In Ruby’s case, she was my running buddy, my confidante and my roommate; she saw me through my single years – a wonderful, perfect barometer of the men I was dating. Once, she hid in the bathroom when I invited a man I was seeing up for a drink. (I discovered he had a serious girlfriend not long after.) When she met my now-husband, she played with him as if he were a long-lost sibling, bouncing around the kitchen with him. He, on his hands and knees, up until that moment not really a dog person; she, famously nipping him on the nose. They were best friends. He was the only other person she would follow anywhere. She chose him, just as she chose me.
Getting a dog is to sign up for this kind of heartbreak we’re both feeling; all dog owners know this – and we do it anyway. Ruby lived a long, healthy life – she surpassed even the most optimistic vet’s prognoses. In December, 2016, when she was 11 – and still very much a spring chicken – she was diagnosed with a heart tumour. The specialists gave her, at most, six months. My husband and I grieved then, sobbing on the couch as she rested her chin on my knee. I made the paw-print ornament later that Christmas, thinking it would be her last, soaking up every second we had with her. She’d live more than two years longer. This was Ruby’s way, blasting through even the most hopeful of expectations, with a huge, tongue-swinging grin.
On the last day of Ruby’s life, I escorted my sweet dog outside for her final morning pee. Nearly 14 years old, she was no longer able to venture into the yard by herself, her wobbly legs betraying her willpower by the day. Bathroom outings had become increasingly hard on both of us, and this February day in North Vancouver was no exception: Relentless freezing rain pelted us.
It was all impossibly, unbearably sad. But then Ruby did something so Ruby: My grey-faced, nearly blind dog swung around to face me, dropped her front legs straight out on the ground, hoisted her rear end to the sky and started a low growl.
My boxer wanted to box.
There is no question in my mind that she could feel my sadness. And, as she had done hundreds of times in our years together, the goofball wanted to make me smile. I swung a gentle wrist around her face and she swatted it away, and nibbled my fingers.
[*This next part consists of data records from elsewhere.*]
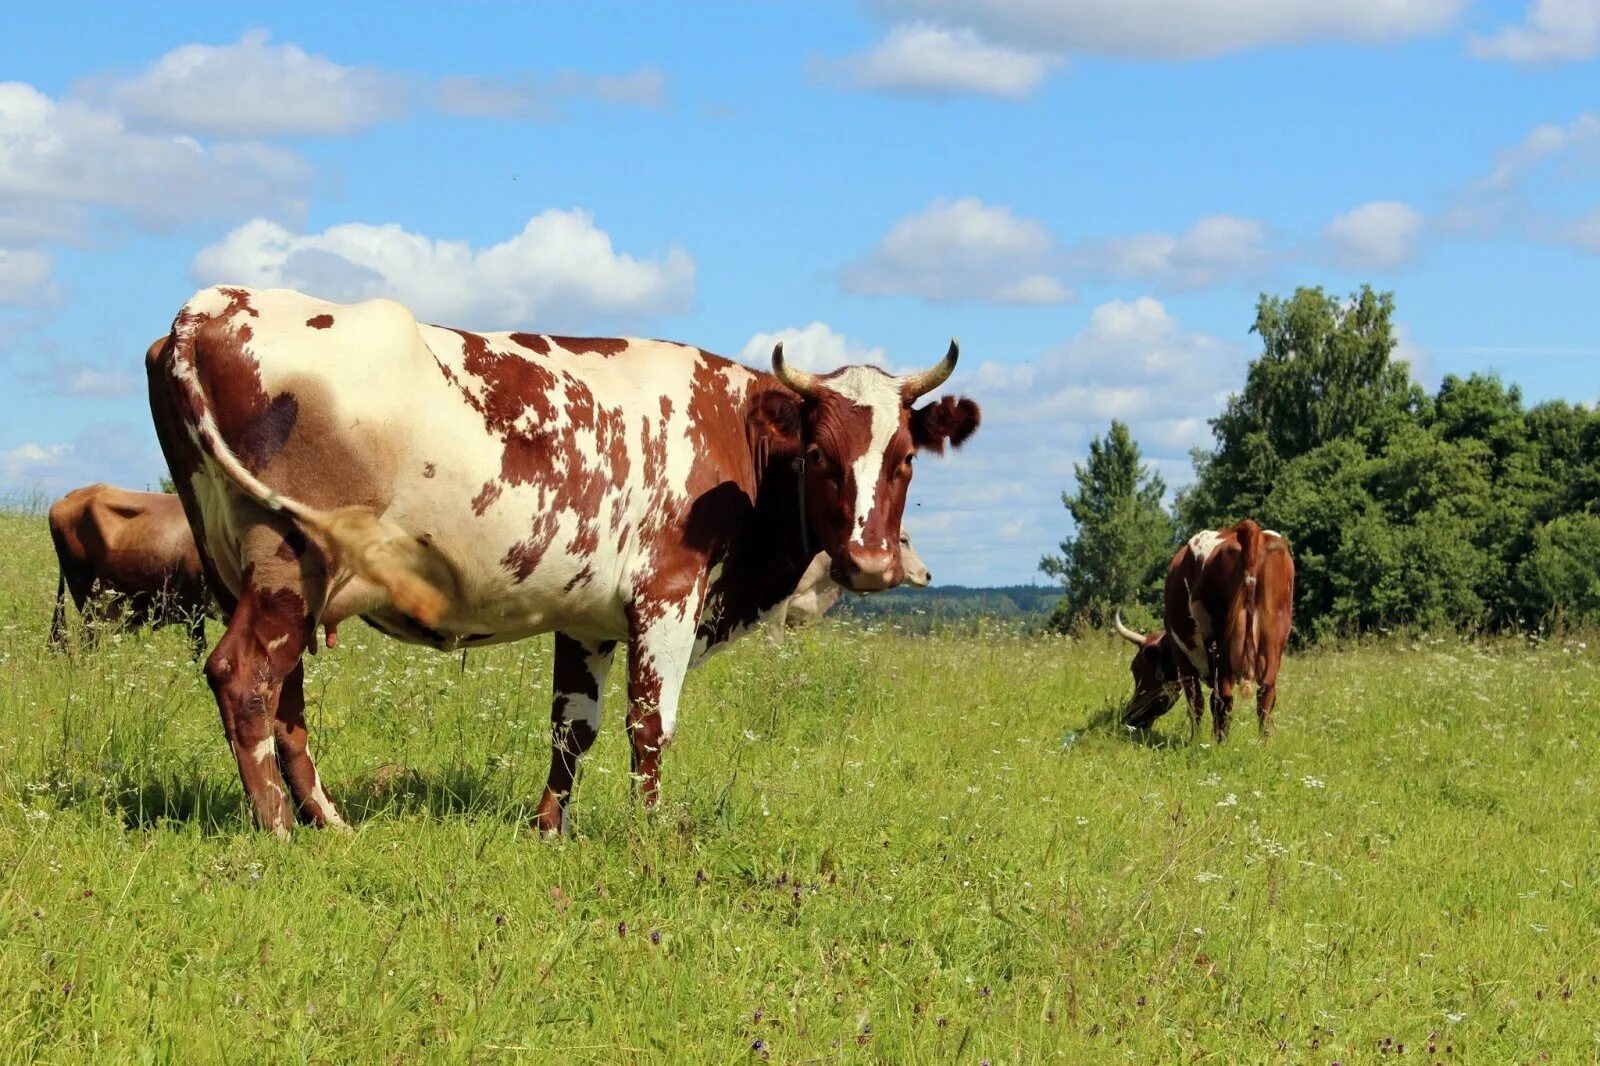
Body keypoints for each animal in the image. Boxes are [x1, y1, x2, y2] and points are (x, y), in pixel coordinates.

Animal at [1120, 515, 1292, 736]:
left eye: (1137, 669)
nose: (1129, 717)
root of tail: (1248, 528)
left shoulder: (1181, 655)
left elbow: (1195, 702)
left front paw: (1194, 740)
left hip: (1217, 643)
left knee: (1221, 699)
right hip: (1273, 642)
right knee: (1266, 697)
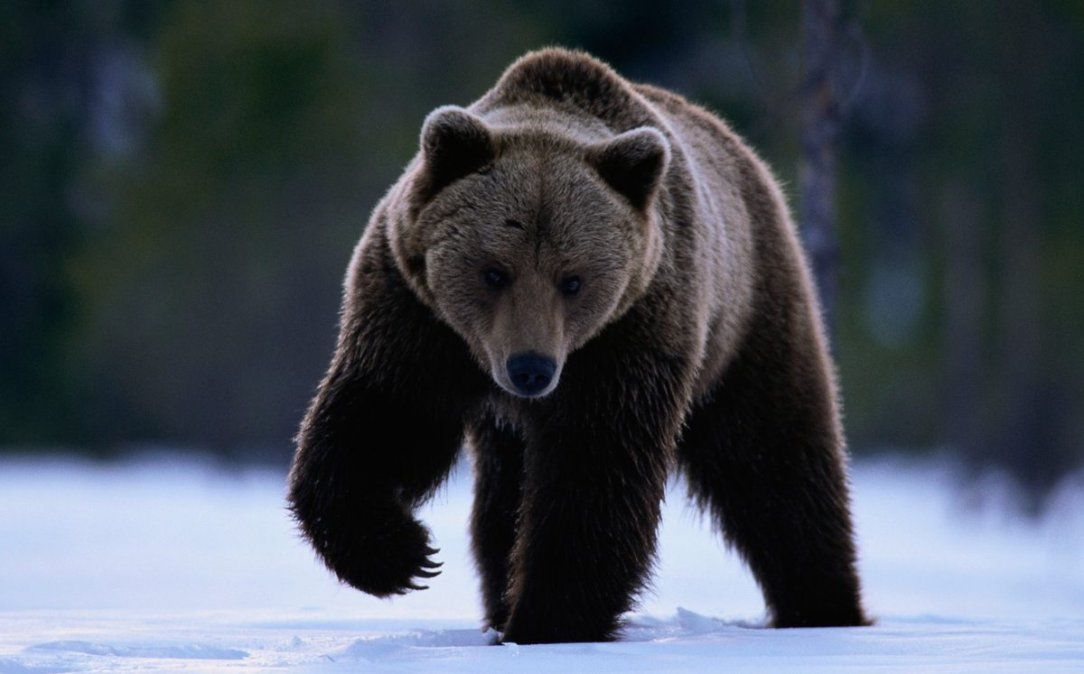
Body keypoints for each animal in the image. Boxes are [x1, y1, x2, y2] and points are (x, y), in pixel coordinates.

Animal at [287, 47, 867, 645]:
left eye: (573, 280)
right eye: (494, 271)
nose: (531, 369)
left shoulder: (630, 334)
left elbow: (595, 470)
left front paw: (548, 620)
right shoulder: (415, 315)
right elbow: (384, 419)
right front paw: (402, 555)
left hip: (749, 318)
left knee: (775, 463)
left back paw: (823, 606)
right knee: (501, 503)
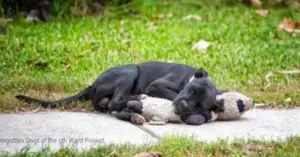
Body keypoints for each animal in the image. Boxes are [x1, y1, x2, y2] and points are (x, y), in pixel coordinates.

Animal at [15, 60, 224, 123]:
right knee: (116, 101)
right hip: (130, 71)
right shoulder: (157, 86)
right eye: (191, 90)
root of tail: (93, 83)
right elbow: (171, 95)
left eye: (198, 104)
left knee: (112, 105)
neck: (187, 78)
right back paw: (139, 99)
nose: (183, 106)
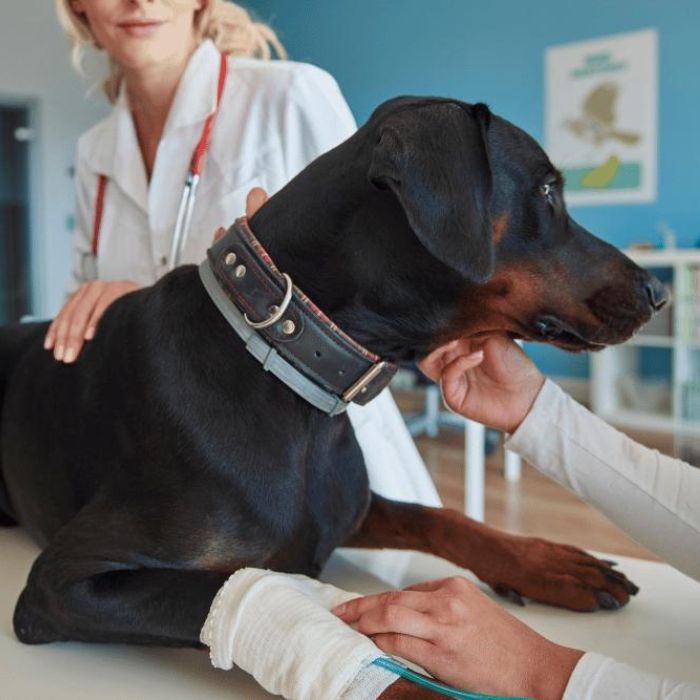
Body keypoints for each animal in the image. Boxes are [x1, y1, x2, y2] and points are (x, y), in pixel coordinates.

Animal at [0, 98, 660, 696]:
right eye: (548, 192)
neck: (289, 370)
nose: (658, 292)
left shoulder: (347, 508)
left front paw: (547, 562)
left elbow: (443, 517)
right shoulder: (65, 582)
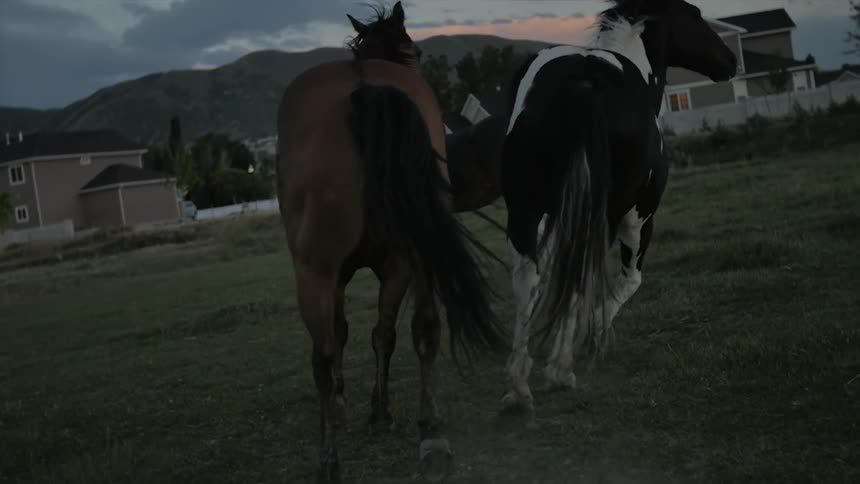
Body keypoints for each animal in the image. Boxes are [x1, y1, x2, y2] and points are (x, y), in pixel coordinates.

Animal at [275, 2, 505, 481]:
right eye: (416, 52)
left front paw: (350, 406)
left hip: (317, 270)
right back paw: (433, 436)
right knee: (425, 329)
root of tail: (363, 88)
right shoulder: (396, 264)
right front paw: (375, 411)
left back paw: (330, 459)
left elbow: (348, 334)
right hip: (416, 252)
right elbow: (385, 333)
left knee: (323, 355)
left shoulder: (341, 275)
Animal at [499, 0, 738, 422]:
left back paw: (519, 389)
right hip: (606, 216)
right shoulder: (638, 218)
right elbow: (630, 280)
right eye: (694, 14)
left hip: (527, 211)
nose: (730, 61)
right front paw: (592, 333)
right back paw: (560, 370)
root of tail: (584, 86)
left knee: (529, 278)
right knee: (581, 271)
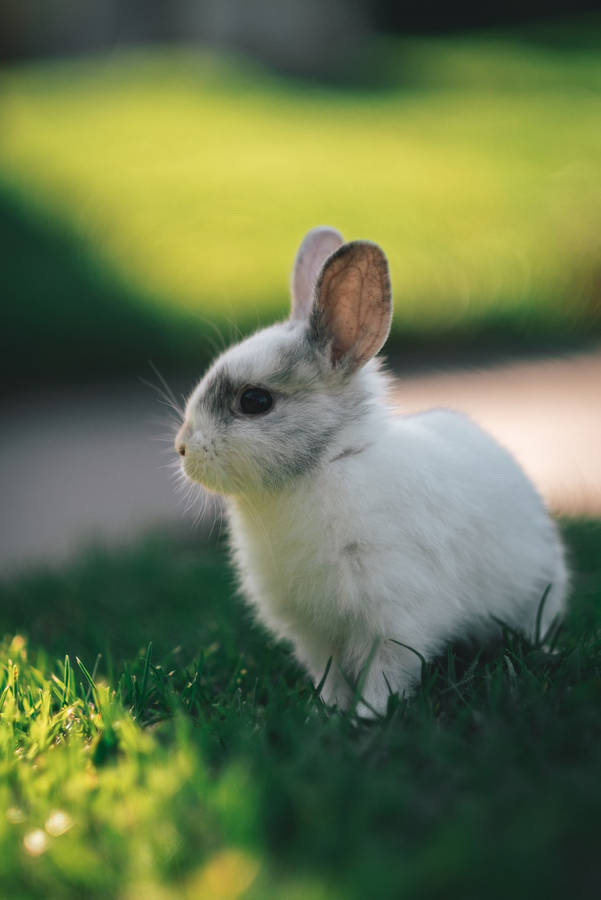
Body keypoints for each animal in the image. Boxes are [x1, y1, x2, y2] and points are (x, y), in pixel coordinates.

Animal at [175, 226, 568, 717]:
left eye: (254, 401)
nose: (182, 448)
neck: (326, 463)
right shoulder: (315, 633)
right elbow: (330, 674)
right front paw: (328, 712)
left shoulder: (393, 617)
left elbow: (385, 673)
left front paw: (369, 716)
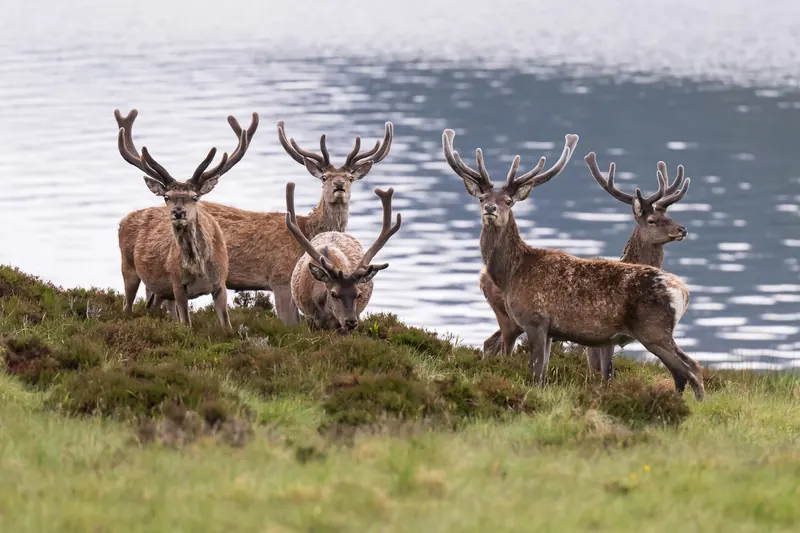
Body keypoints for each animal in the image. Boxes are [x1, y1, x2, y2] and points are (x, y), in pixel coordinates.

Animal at [115, 109, 259, 329]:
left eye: (195, 197)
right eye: (167, 197)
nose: (178, 212)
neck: (198, 269)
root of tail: (124, 220)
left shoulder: (220, 282)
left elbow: (226, 325)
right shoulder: (177, 283)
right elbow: (187, 325)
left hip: (159, 290)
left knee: (151, 306)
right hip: (128, 265)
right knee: (128, 305)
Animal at [480, 153, 692, 382]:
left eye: (669, 216)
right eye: (652, 220)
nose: (682, 229)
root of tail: (482, 277)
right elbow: (600, 370)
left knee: (490, 343)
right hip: (508, 318)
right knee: (495, 344)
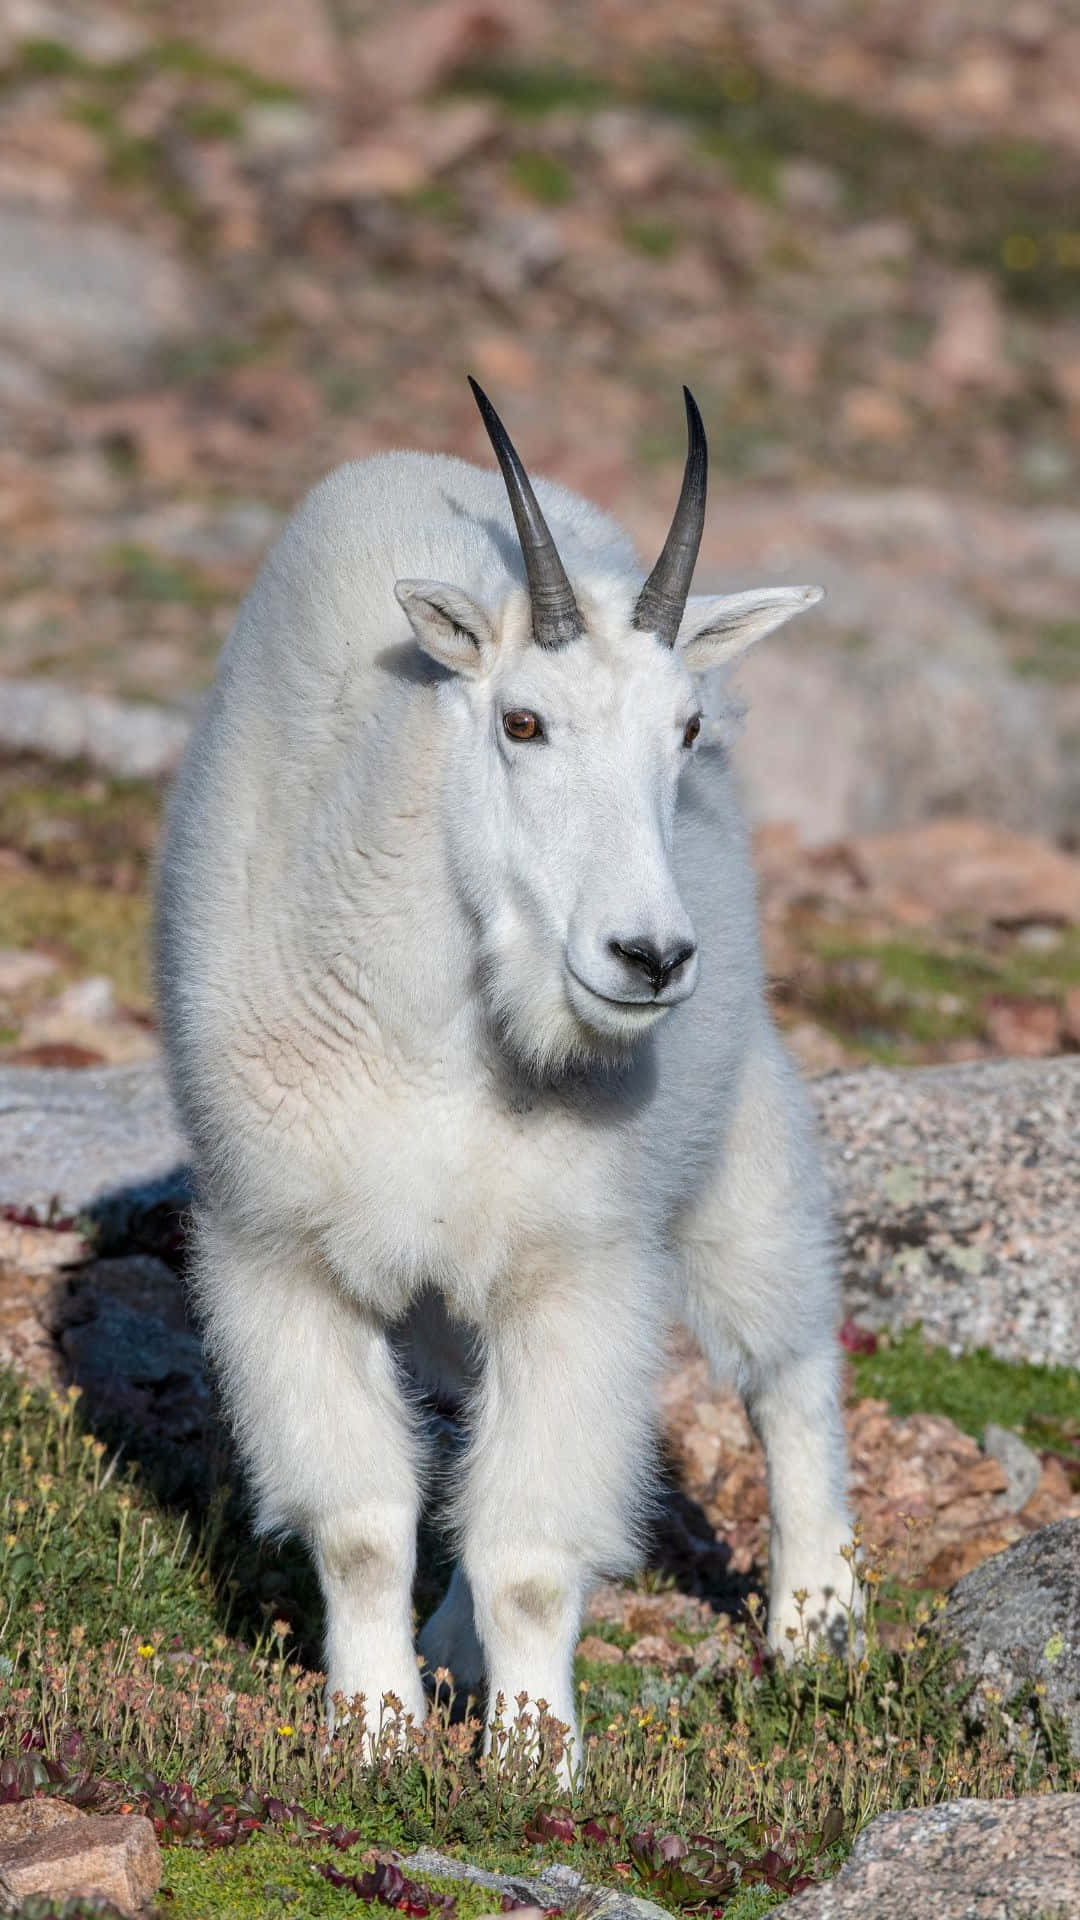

I laughed for the first time in weeks, both of us soaking wet.
I like to think she wanted to give me a happy memory for that otherwise awful day.
Moving forward with loss is one focus of the podcast Terrible, Thanks for Asking, from grief expert Nora McInerny. She speaks about the struggle of moving on while also holding a loved-one’s memory as close as you can, every day. Can you do both?
“The fact is it’s neither,” Ms. McInerny said in a magazine interview. “You do not get over something. You do not move on from this. You move forward with this as just a part of who you are, in your DNA.”
That is as close to an answer as I can get, and what I plan on doing this Christmas. Having a good cry, likely, on Christmas morning – my first without our traditional cuddle before everyone else wakes up. My first without a boisterous jumping bean, demanding breakfast before anyone else. My first without hanging her stocking. I will sit with the pain of the missing, embracing the sadness; it’s a reflection of what we meant to each other.
I will sit, looking at the paw-print ornament my husband scrubbed, and scrubbed again. The one that, when he couldn’t get the brown and black colours off, he spray painted. He tied a new ribbon on, and hung it on our tree. It’s the same, but different.
I’ll think about the rare love Ruby and I shared, and how that love doesn’t go away.